• [Stored records]:

◇ ◇ ◇ ◇ ◇ ◇ ◇

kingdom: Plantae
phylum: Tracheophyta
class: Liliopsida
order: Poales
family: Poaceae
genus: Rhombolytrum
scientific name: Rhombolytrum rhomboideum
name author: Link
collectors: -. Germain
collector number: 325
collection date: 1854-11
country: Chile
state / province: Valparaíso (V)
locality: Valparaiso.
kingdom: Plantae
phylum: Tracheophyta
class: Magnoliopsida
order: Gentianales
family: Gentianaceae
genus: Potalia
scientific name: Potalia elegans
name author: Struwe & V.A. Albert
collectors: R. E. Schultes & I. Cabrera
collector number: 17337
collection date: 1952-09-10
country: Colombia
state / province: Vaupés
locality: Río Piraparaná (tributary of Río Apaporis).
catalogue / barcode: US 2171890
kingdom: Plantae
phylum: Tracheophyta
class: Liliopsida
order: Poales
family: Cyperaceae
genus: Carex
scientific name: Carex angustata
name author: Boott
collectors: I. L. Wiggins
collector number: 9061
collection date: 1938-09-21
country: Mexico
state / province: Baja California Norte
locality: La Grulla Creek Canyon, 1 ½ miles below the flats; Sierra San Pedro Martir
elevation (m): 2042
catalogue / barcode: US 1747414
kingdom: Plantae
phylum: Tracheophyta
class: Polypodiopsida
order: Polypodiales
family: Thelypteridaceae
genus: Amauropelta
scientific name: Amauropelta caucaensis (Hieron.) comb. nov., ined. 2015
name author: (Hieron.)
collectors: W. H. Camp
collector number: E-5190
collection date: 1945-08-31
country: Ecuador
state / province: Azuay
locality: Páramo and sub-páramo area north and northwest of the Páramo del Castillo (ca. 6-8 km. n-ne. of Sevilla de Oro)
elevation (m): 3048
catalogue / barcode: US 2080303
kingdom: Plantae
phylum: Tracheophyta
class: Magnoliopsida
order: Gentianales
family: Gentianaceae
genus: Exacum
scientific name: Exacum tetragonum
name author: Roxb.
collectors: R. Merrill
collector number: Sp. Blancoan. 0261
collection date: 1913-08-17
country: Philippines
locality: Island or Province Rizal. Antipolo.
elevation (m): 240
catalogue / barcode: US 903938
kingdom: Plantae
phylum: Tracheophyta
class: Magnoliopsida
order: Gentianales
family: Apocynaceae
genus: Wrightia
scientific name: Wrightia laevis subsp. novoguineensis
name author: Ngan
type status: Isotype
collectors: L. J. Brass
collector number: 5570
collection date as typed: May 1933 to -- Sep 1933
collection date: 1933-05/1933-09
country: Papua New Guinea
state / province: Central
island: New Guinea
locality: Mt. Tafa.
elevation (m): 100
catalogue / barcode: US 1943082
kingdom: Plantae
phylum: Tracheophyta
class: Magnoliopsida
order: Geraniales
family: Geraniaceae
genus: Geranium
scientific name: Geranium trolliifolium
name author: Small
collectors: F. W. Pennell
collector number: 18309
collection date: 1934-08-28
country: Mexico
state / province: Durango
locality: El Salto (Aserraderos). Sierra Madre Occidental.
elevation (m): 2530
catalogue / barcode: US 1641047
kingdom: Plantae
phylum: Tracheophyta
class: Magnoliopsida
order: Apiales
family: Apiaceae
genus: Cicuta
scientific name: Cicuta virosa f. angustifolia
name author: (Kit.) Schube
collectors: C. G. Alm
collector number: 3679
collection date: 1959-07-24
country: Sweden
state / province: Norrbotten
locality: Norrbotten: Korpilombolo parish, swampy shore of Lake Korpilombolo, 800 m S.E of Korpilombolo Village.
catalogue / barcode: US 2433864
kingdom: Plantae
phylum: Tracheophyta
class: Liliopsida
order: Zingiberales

◇ ◇ ◇ ◇ ◇ ◇ ◇

• [Written request]: Lay out all of the data above as a two-column CSV with the header columns field and value. Put one row per line of data, and enclose each entry in double quotes with any line breaks turned into spaces.

• [The reply]:
field,value
"kingdom:","Plantae"
"phylum:","Tracheophyta"
"class:","Liliopsida"
"order:","Poales"
"family:","Poaceae"
"genus:","Rhombolytrum"
"scientific name:","Rhombolytrum rhomboideum"
"name author:","Link"
"collectors:","-. Germain"
"collector number:","325"
"collection date:","1854-11"
"country:","Chile"
"state / province:","Valparaíso (V)"
"locality:","Valparaiso."
"kingdom:","Plantae"
"phylum:","Tracheophyta"
"class:","Magnoliopsida"
"order:","Gentianales"
"family:","Gentianaceae"
"genus:","Potalia"
"scientific name:","Potalia elegans"
"name author:","Struwe & V.A. Albert"
"collectors:","R. E. Schultes & I. Cabrera"
"collector number:","17337"
"collection date:","1952-09-10"
"country:","Colombia"
"state / province:","Vaupés"
"locality:","Río Piraparaná (tributary of Río Apaporis)."
"catalogue / barcode:","US 2171890"
"kingdom:","Plantae"
"phylum:","Tracheophyta"
"class:","Liliopsida"
"order:","Poales"
"family:","Cyperaceae"
"genus:","Carex"
"scientific name:","Carex angustata"
"name author:","Boott"
"collectors:","I. L. Wiggins"
"collector number:","9061"
"collection date:","1938-09-21"
"country:","Mexico"
"state / province:","Baja California Norte"
"locality:","La Grulla Creek Canyon, 1 ½ miles below the flats; Sierra San Pedro Martir"
"elevation (m):","2042"
"catalogue / barcode:","US 1747414"
"kingdom:","Plantae"
"phylum:","Tracheophyta"
"class:","Polypodiopsida"
"order:","Polypodiales"
"family:","Thelypteridaceae"
"genus:","Amauropelta"
"scientific name:","Amauropelta caucaensis (Hieron.) comb. nov., ined. 2015"
"name author:","(Hieron.)"
"collectors:","W. H. Camp"
"collector number:","E-5190"
"collection date:","1945-08-31"
"country:","Ecuador"
"state / province:","Azuay"
"locality:","Páramo and sub-páramo area north and northwest of the Páramo del Castillo (ca. 6-8 km. n-ne. of Sevilla de Oro)"
"elevation (m):","3048"
"catalogue / barcode:","US 2080303"
"kingdom:","Plantae"
"phylum:","Tracheophyta"
"class:","Magnoliopsida"
"order:","Gentianales"
"family:","Gentianaceae"
"genus:","Exacum"
"scientific name:","Exacum tetragonum"
"name author:","Roxb."
"collectors:","R. Merrill"
"collector number:","Sp. Blancoan. 0261"
"collection date:","1913-08-17"
"country:","Philippines"
"locality:","Island or Province Rizal. Antipolo."
"elevation (m):","240"
"catalogue / barcode:","US 903938"
"kingdom:","Plantae"
"phylum:","Tracheophyta"
"class:","Magnoliopsida"
"order:","Gentianales"
"family:","Apocynaceae"
"genus:","Wrightia"
"scientific name:","Wrightia laevis subsp. novoguineensis"
"name author:","Ngan"
"type status:","Isotype"
"collectors:","L. J. Brass"
"collector number:","5570"
"collection date as typed:","May 1933 to -- Sep 1933"
"collection date:","1933-05/1933-09"
"country:","Papua New Guinea"
"state / province:","Central"
"island:","New Guinea"
"locality:","Mt. Tafa."
"elevation (m):","100"
"catalogue / barcode:","US 1943082"
"kingdom:","Plantae"
"phylum:","Tracheophyta"
"class:","Magnoliopsida"
"order:","Geraniales"
"family:","Geraniaceae"
"genus:","Geranium"
"scientific name:","Geranium trolliifolium"
"name author:","Small"
"collectors:","F. W. Pennell"
"collector number:","18309"
"collection date:","1934-08-28"
"country:","Mexico"
"state / province:","Durango"
"locality:","El Salto (Aserraderos). Sierra Madre Occidental."
"elevation (m):","2530"
"catalogue / barcode:","US 1641047"
"kingdom:","Plantae"
"phylum:","Tracheophyta"
"class:","Magnoliopsida"
"order:","Apiales"
"family:","Apiaceae"
"genus:","Cicuta"
"scientific name:","Cicuta virosa f. angustifolia"
"name author:","(Kit.) Schube"
"collectors:","C. G. Alm"
"collector number:","3679"
"collection date:","1959-07-24"
"country:","Sweden"
"state / province:","Norrbotten"
"locality:","Norrbotten: Korpilombolo parish, swampy shore of Lake Korpilombolo, 800 m S.E of Korpilombolo Village."
"catalogue / barcode:","US 2433864"
"kingdom:","Plantae"
"phylum:","Tracheophyta"
"class:","Liliopsida"
"order:","Zingiberales"